• **Problem details**: How many lines in the entries below contain the string "loginEmailForVendor"? Reply with the number alone.

** Opening Raw data block **

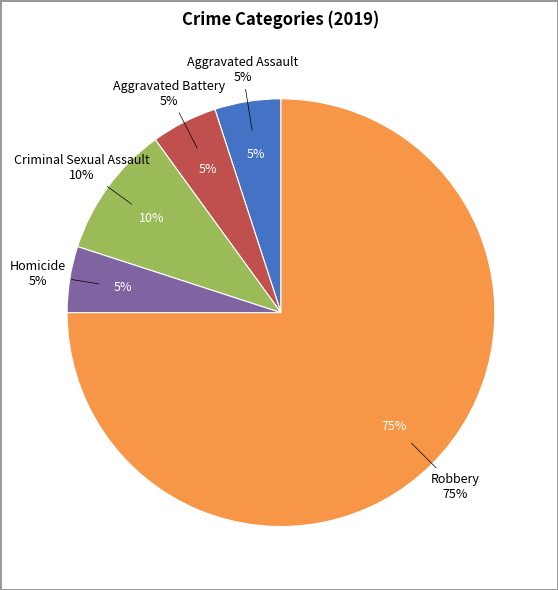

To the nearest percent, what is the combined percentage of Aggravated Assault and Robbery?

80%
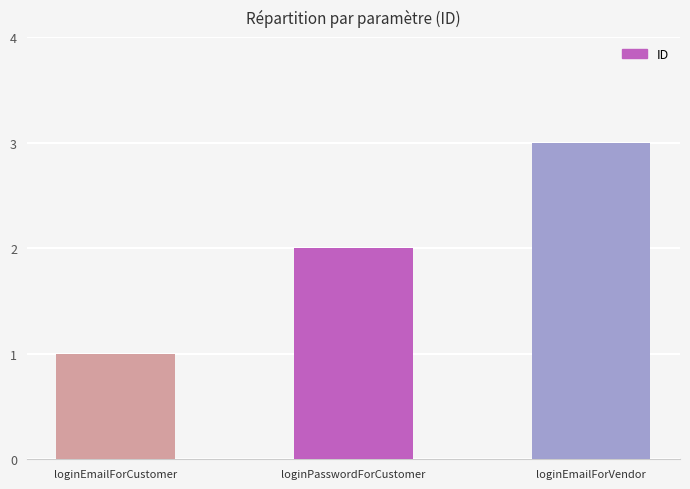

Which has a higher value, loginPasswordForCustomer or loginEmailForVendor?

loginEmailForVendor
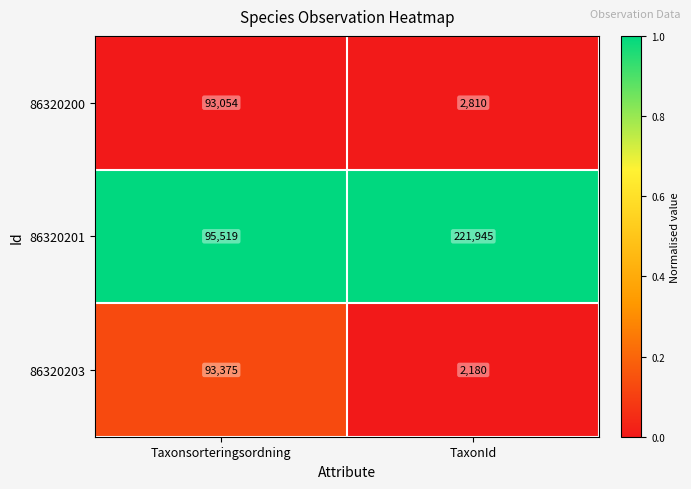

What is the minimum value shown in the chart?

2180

** Closing Raw data block **

• **Response**: 2